## Activity:
Where in the entries below does "graduação" appear? Copy every line that has it.

Recorded data
◇ ◇ ◇ ◇
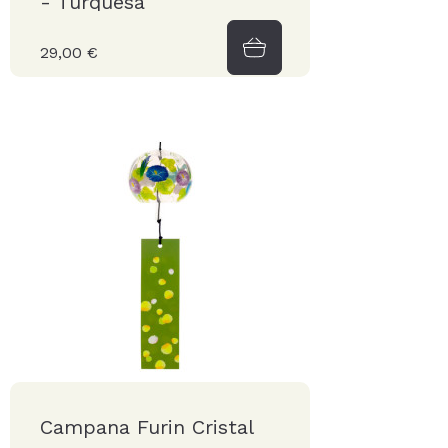
- Turquesa
29,00 €
Campana Furin Cristal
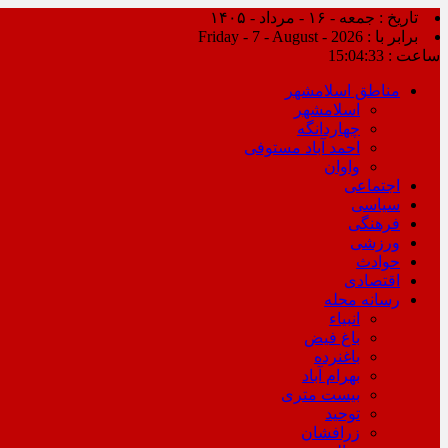
تاریخ : جمعه - ۱۶ - مرداد - ۱۴۰۵
برابر با : Friday - 7 - August - 2026
ساعت :
15:04:34
مناطق اسلامشهر
اسلامشهر
چهاردانگه
احمد آباد مستوفی
واوان
اجتماعی
سیاسی
فرهنگی
ورزشی
حوادث
اقتصادی
رسانه محله
انبیاء
باغ فیض
باغنرده
بهرام آباد
بیست متری
توحید
زرافشان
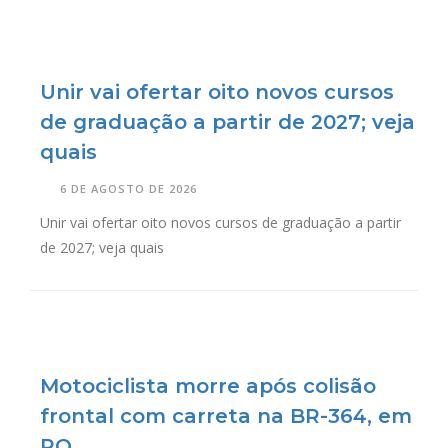
Unir vai ofertar oito novos cursos
de graduação a partir de 2027; veja
quais
6 DE AGOSTO DE 2026
Unir vai ofertar oito novos cursos de graduação a partir
de 2027; veja quais
Motociclista morre após colisão
frontal com carreta na BR-364, em
RO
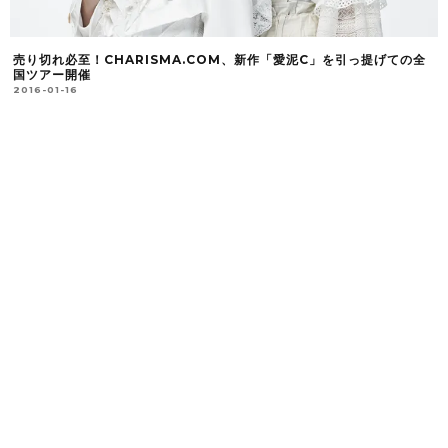
売り切れ必至！CHARISMA.COM、新作「愛泥C」を引っ提げての全
国ツアー開催
2016-01-16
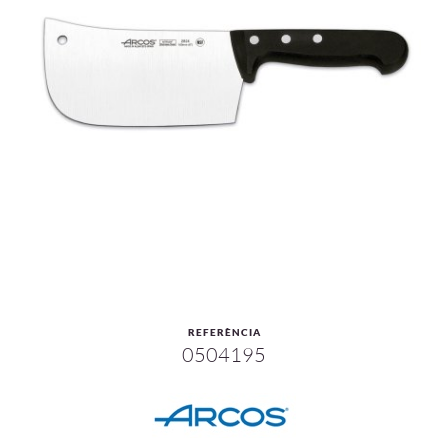
REFERÈNCIA
0504195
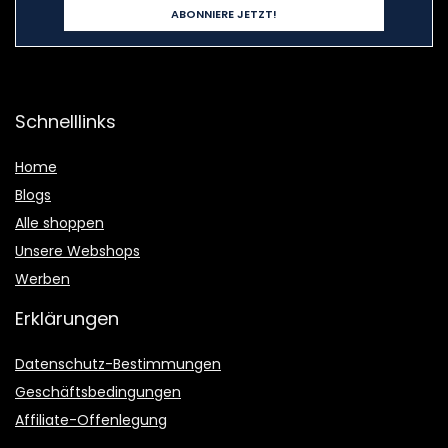
Schnelllinks
Home
Blogs
Alle shoppen
Unsere Webshops
Werben
Erklärungen
Datenschutz-Bestimmungen
Geschäftsbedingungen
Affiliate-Offenlegung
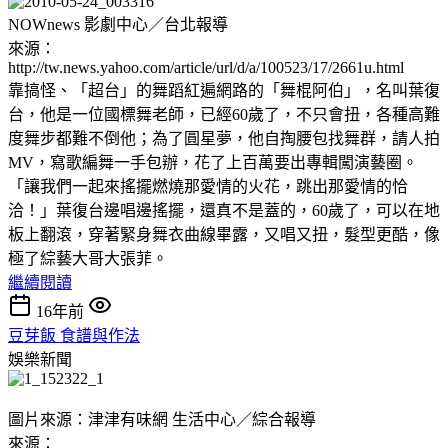
NOWnews 影劇中心／台北報導
來源：
http://tw.news.yahoo.com/article/url/d/a/100523/17/2661u.html
靠搞怪、「超台」的舞蹈紅遍網路的「舞棍阿伯」，名叫葉復
台，他是一位國標舞老師，已經60歲了，不只會扭，各種高難
度舞步都難不倒他；為了圓星夢，他自掏腰包找舞群，請人拍
MV，寫歌編舞一手包辦，花了上百萬要出專輯闖演藝圈。
「讓我們一起來搖擺燃燒那愛情的火花，跳出那愛情的恰
洽！」葉復台邊唱邊搖擺，還真不是蓋的，60歲了，可以在地
板上翻滾，穿著緊身舞衣曲線畢露，又唱又扭，髮型更酷，像
極了綜藝大哥大張菲。
繼續閱讀
16年前
豆芽飯 食譜與作法
娛樂新聞
圖片來源：津津有味網 生活中心／綜合報導
來源：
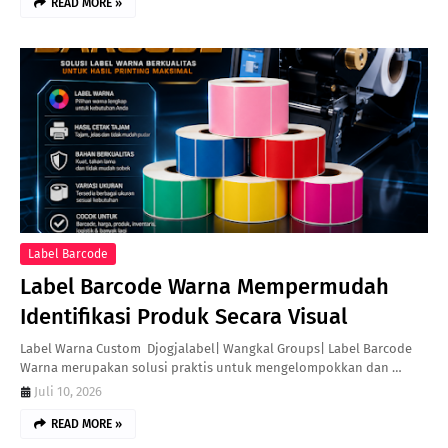
READ MORE »
Label Barcode
Label Barcode Warna Mempermudah
Identifikasi Produk Secara Visual
Label Warna Custom Djogjalabel| Wangkal Groups| Label Barcode
Warna merupakan solusi praktis untuk mengelompokkan dan …
Juli 10, 2026
READ MORE »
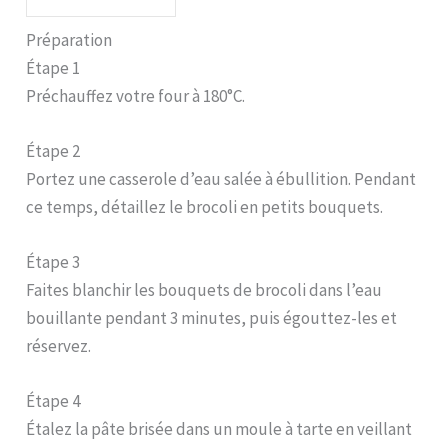
Préparation
Étape 1
Préchauffez votre four à 180°C.
Étape 2
Portez une casserole d’eau salée à ébullition. Pendant
ce temps, détaillez le brocoli en petits bouquets.
Étape 3
Faites blanchir les bouquets de brocoli dans l’eau
bouillante pendant 3 minutes, puis égouttez-les et
réservez.
Étape 4
Étalez la pâte brisée dans un moule à tarte en veillant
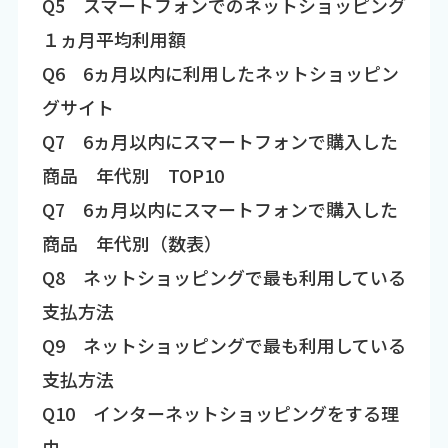
Q5 スマートフォンでのネットショッピング
１ヵ月平均利用額
Q6 6ヵ月以内に利用したネットショッピン
グサイト
Q7 6ヵ月以内にスマートフォンで購入した
商品 年代別 TOP10
Q7 6ヵ月以内にスマートフォンで購入した
商品 年代別（数表）
Q8 ネットショッピングで最も利用している
支払方法
Q9 ネットショッピングで最も利用している
支払方法
Q10 インターネットショッピングをする理
由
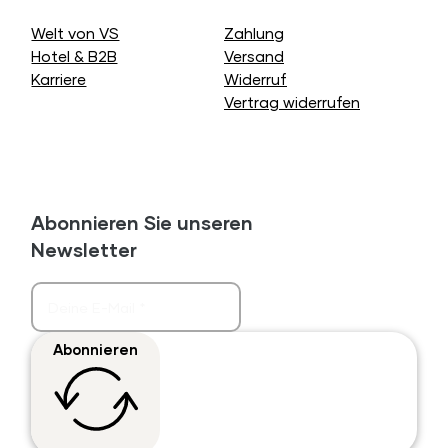
Welt von VS
Zahlung
Hotel & B2B
Versand
Karriere
Widerruf
Vertrag widerrufen
Abonnieren Sie unseren
Newsletter
Abonnieren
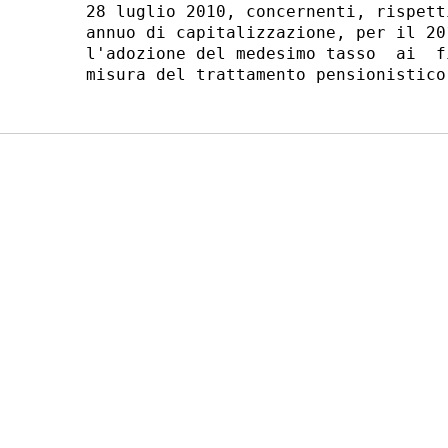
28 luglio 2010, concernenti, rispett
annuo di capitalizzazione, per il 20
l'adozione del medesimo tasso  ai  f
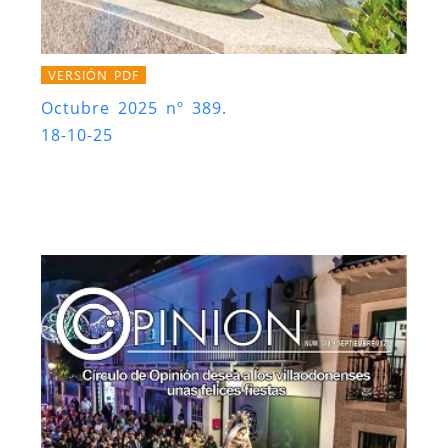
VERSIÓN PDF
Octubre 2025 nº 389.
18-10-25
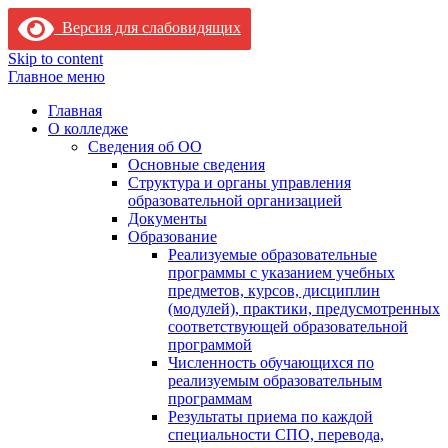
Версия для слабовидящих
Skip to content
Главное меню
Главная
О колледже
Сведения об ОО
Основные сведения
Структура и органы управления
образовательной организацией
Документы
Образование
Реализуемые образовательные
программы с указанием учебных
предметов, курсов, дисциплин
(модулей), практики, предусмотренных
соответствующей образовательной
программой
Численность обучающихся по
реализуемым образовательным
программам
Результаты приема по каждой
специальности СПО, перевода,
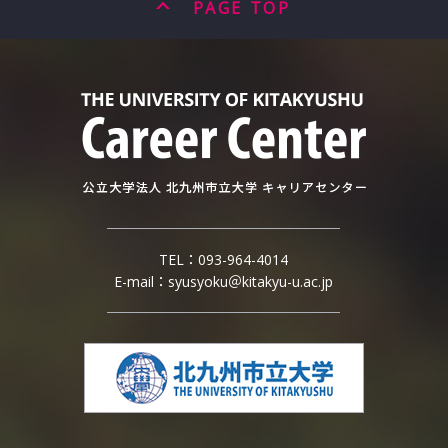
PAGE TOP
TEL：
093-964-4014
E-mail：
syusyoku＠kitakyu-u.ac.jp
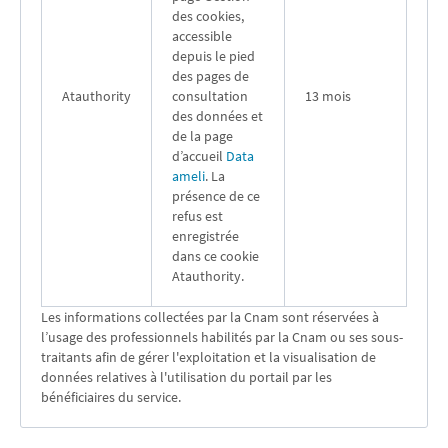
des cookies,
accessible
depuis le pied
des pages de
Atauthority
consultation
13 mois
des données et
de la page
d’accueil
Data
ameli
. La
présence de ce
refus est
enregistrée
dans ce cookie
Atauthority.
Les informations collectées par la Cnam sont réservées à
l’usage des professionnels habilités par la Cnam ou ses sous-
traitants afin de gérer l'exploitation et la visualisation de
données relatives à l'utilisation du portail par les
bénéficiaires du service.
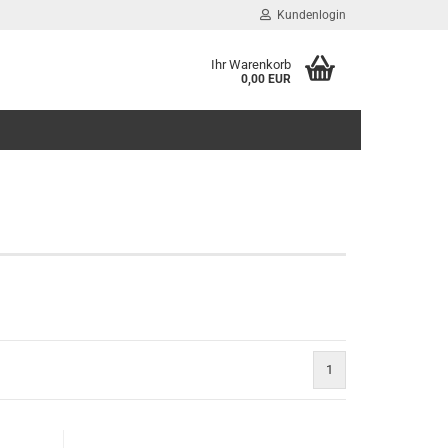
Kundenlogin
Ihr Warenkorb
0,00 EUR
E-Mail
Passwort
Konto erstellen
Passwort vergessen?
1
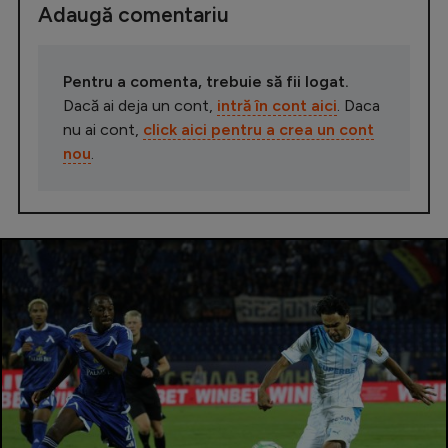
Adaugă comentariu
Pentru a comenta, trebuie să fii logat.
Dacă ai deja un cont,
intră în cont aici
. Daca
nu ai cont,
click aici pentru a crea un cont
nou
.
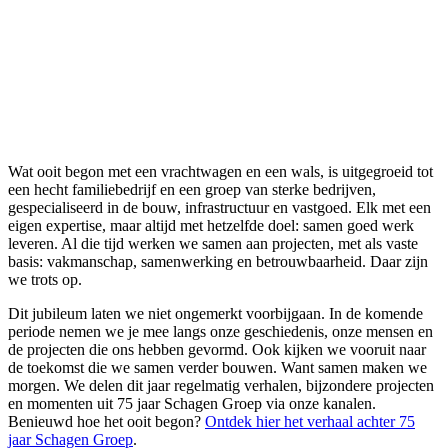
Wat ooit begon met een vrachtwagen en een wals, is uitgegroeid tot
een hecht familiebedrijf en een groep van sterke bedrijven,
gespecialiseerd in de bouw, infrastructuur en vastgoed. Elk met een
eigen expertise, maar altijd met hetzelfde doel: samen goed werk
leveren. Al die tijd werken we samen aan projecten, met als vaste
basis: vakmanschap, samenwerking en betrouwbaarheid. Daar zijn
we trots op.
Dit jubileum laten we niet ongemerkt voorbijgaan. In de komende
periode nemen we je mee langs onze geschiedenis, onze mensen en
de projecten die ons hebben gevormd. Ook kijken we vooruit naar
de toekomst die we samen verder bouwen. Want samen maken we
morgen. We delen dit jaar regelmatig verhalen, bijzondere projecten
en momenten uit 75 jaar Schagen Groep via onze kanalen.
Benieuwd hoe het ooit begon?
Ontdek hier het verhaal achter 75
jaar Schagen Groep
.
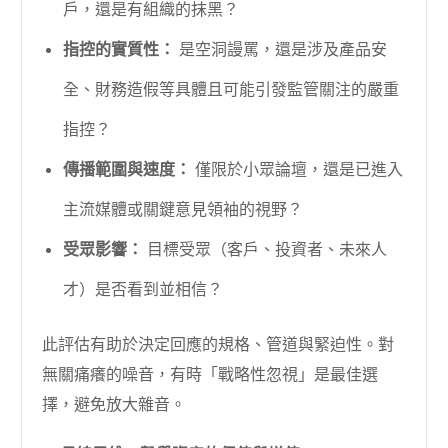
戶，還是有組織的抹黑？
指控的實質性：
是空洞謾罵，還是涉及產品安
全、財務造假等具體且可能引發監管關注的嚴重
指控？
傳播範圍與速度：
僅限於小眾論壇，還是已進入
主流媒體或關鍵意見領袖的視野？
受眾影響：
目標受眾（客戶、投資者、未來人
才）是否看到並相信？
此評估有助於決定回應的規格、管道與緊迫性。對
無關痛癢的噪音，有時「戰略性忽視」是最佳選
擇，避免放大雜音。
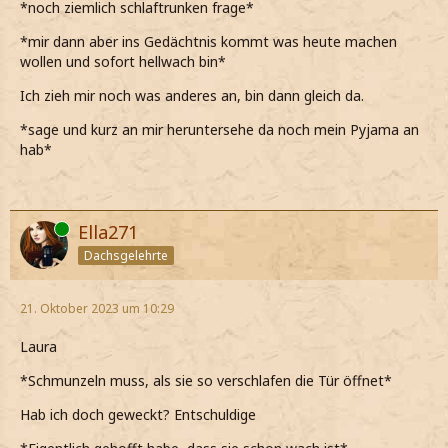
*noch ziemlich schlaftrunken frage*
*mir dann aber ins Gedächtnis kommt was heute machen
wollen und sofort hellwach bin*
Ich zieh mir noch was anderes an, bin dann gleich da.
*sage und kurz an mir heruntersehe da noch mein Pyjama an
hab*
Online
Ella271
Dachsgelehrte
21. Oktober 2023 um 10:29
Laura
*Schmunzeln muss, als sie so verschlafen die Tür öffnet*
Hab ich doch geweckt? Entschuldige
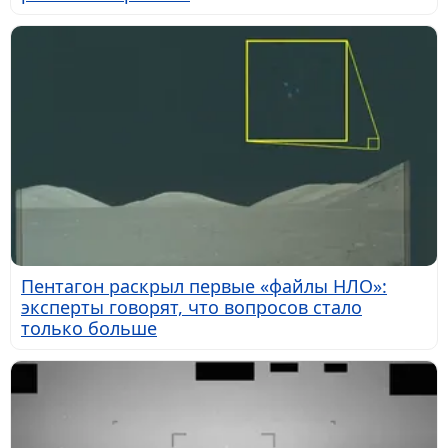
Пентагон раскрыл первые «файлы НЛО»:
эксперты говорят, что вопросов стало
только больше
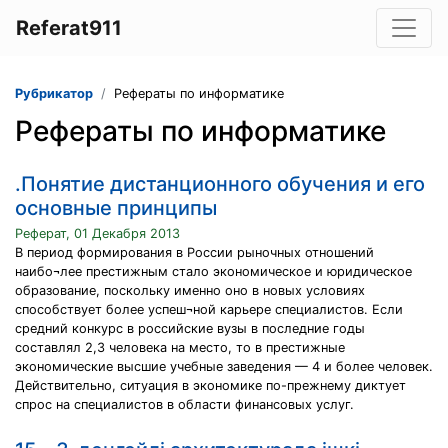
Referat911
Рубрикатор
Рефераты по информатике
Рефераты по информатике
.Понятие дистанционного обучения и его
основные принципы
Реферат, 01 Декабря 2013
В период формирования в России рыночных отношений
наибо¬лее престижным стало экономическое и юридическое
образование, поскольку именно оно в новых условиях
способствует более успеш¬ной карьере специалистов. Если
средний конкурс в российские вузы в последние годы
составлял 2,3 человека на место, то в престижные
экономические высшие учебные заведения — 4 и более человек.
Действительно, ситуация в экономике по-прежнему диктует
спрос на специалистов в области финансовых услуг.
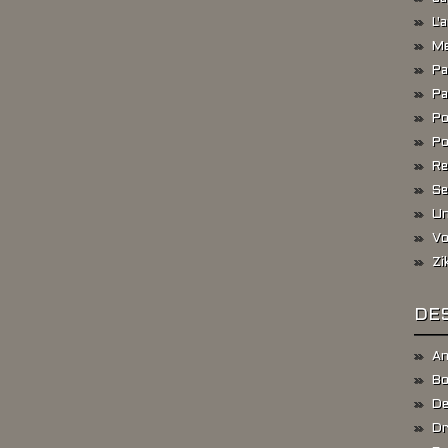
L'
Me
Pa
Pa
Po
Po
Re
Se
Un
Vo
Zi
DES
An
Bo
De
Dr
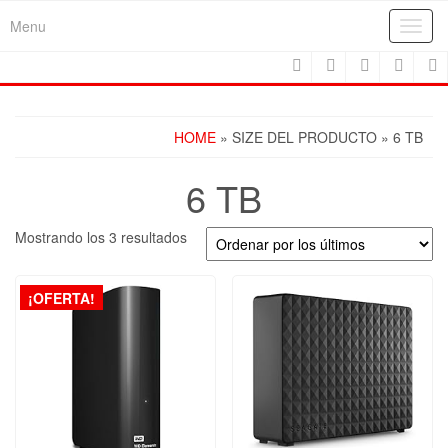
Skip
Menu
Toggl
to
navig
the
content
HOME
» SIZE DEL PRODUCTO » 6 TB
6 TB
Ordenado
Mostrando los 3 resultados
por
los
últimos
¡OFERTA!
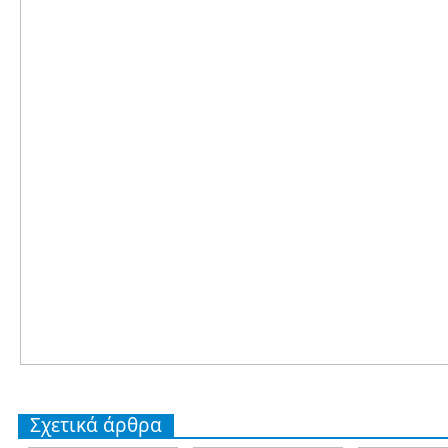
Σχετικά άρθρα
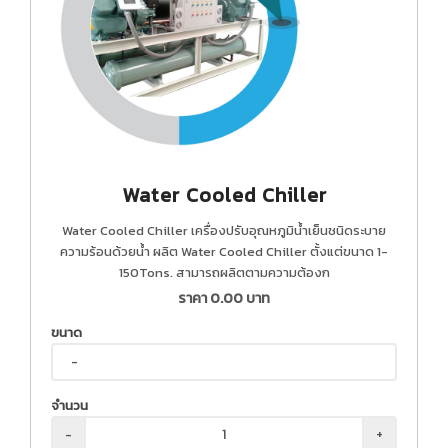
Water Cooled Chiller
Water Cooled Chiller เครื่องปรับอุณหภูมิน้ำเย็นชนิดระบาย
ความร้อนด้วยน้ำ ผลิต Water Cooled Chiller ตั้งแต่ขนาด 1-
150Tons. สามารถผลิตตามความต้องก
ราคา
0.00
บาท
ขนาด
จำนวน
-
+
◇ ◇ ◇ ◇
## Task solution:
de graduação a partir de 2027; veja
Unir vai ofertar oito novos cursos de graduação a partir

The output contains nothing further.